The work we need to do is showing its impact on us. It’s been a heavy, and emotional day. I’d woken up early, like several others, to get a head start on our blog posts, the increasing development and maturity of which is inversely proportional to the speed at which we can write and send them on to Ahmad to upload. In the midst of some fierce thinking in the kitchen-cafe, I got distracted by haunting sounds from the living room next door. ‘What is that?’, I asked Greg when he came into the kitchen-cafe, ‘It’s making me sad.’ ‘Join us’, he said. And so I did. Only to be flooded by a sudden, inexplicable admixture of loss and longing. I’d never heard the music before, but it pulled, almost too tightly, at my heart even as my mind tried to place it. ‘Rumi’, ‘reed’, ‘poetry’, ‘Persian’, amongst a dozen other words and places and concepts raced through my head. Nebulously strange and familiar, new yet old, past as well as present, it unsettled and stilled in equal measure, jumpstarting an incredible conversation between Greg and I.

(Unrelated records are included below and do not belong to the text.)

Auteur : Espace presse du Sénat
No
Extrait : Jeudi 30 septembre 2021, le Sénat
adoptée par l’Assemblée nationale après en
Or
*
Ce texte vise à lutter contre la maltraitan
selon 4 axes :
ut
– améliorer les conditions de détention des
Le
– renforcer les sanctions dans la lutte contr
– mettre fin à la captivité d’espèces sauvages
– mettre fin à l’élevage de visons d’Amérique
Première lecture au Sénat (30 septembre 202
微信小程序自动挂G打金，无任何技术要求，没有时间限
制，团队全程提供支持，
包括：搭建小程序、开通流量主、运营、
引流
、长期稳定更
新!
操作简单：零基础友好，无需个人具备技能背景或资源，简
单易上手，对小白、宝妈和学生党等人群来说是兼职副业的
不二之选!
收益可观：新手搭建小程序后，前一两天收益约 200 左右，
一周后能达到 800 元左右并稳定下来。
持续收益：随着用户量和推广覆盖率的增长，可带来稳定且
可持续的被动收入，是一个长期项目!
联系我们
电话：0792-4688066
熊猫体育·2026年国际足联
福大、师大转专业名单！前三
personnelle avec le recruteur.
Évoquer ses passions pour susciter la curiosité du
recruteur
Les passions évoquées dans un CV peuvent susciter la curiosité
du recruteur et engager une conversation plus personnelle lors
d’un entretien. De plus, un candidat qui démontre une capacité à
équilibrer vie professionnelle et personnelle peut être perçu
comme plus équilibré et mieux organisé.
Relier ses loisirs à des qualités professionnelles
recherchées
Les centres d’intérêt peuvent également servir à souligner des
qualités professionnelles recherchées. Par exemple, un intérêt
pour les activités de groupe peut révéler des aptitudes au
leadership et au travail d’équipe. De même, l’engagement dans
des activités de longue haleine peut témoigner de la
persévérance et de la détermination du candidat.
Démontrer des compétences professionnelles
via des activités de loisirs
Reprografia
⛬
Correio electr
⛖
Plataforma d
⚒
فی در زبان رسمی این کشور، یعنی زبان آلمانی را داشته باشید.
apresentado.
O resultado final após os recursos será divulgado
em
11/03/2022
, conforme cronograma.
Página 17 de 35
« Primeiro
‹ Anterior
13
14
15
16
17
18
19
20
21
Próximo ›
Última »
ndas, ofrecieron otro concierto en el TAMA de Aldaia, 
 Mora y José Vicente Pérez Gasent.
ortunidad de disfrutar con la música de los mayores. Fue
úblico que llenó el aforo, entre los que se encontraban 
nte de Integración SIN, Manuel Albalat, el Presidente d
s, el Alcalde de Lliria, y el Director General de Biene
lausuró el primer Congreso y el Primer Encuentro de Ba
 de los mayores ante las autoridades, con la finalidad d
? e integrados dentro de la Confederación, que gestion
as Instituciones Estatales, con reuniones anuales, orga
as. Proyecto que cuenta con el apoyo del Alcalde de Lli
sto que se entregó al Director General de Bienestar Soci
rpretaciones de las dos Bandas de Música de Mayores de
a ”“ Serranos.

And so the tone for the first reading of the day was, for me, at least, already set by this ‘merely’ improv performance by Greg and a Kurdish colleague of his. Denise Vargas’s ‘Shadow’ raised a key issue of authenticity — how does one square being true to oneself, seeking pleasure and fulfillment, with wider community and societal expectations about responsibility and the collective creation of meaning? ‘Be the voice/that breaks the silence, not the echo. Be song, be scar/be question/be anything but shadow’ urged Vargas, which led to much discussion about the different connotations of shadow in different geographical and cultural contexts. For all its diminishing associations in the poem, shadows and shade instead evoked for many of us elsewhere, images of refuge, safety, and tranquility. This also led to a rich discussion on different models of leadership.
Another important question raised in the discussion for this reading, as well as the one that followed, namely, ‘An Open Letter to Eric Schmidt‘, by Mathias Dopfner, was ‘How do each of us change something destructive into something constructive?’ More bluntly, perhaps, it challenged us to come face-to-face with a rather inconvenient truth — how do we get over our anger, our disappointments, our sense of injustice, our betrayal by others, our hopelessness? In other words, how do we get over ourselves and out of our own way to do the work that needs to be done? Especially when we are in the thick of it and don’t have the will, the capacity, the energy or the time or the clarity or the headspace to do so. It’s an important life lesson. There are no easy, single, answers — just a toolkit, maybe an emergency pack, of principles and strategies. Do we have the foresight to pack it for the journey of life?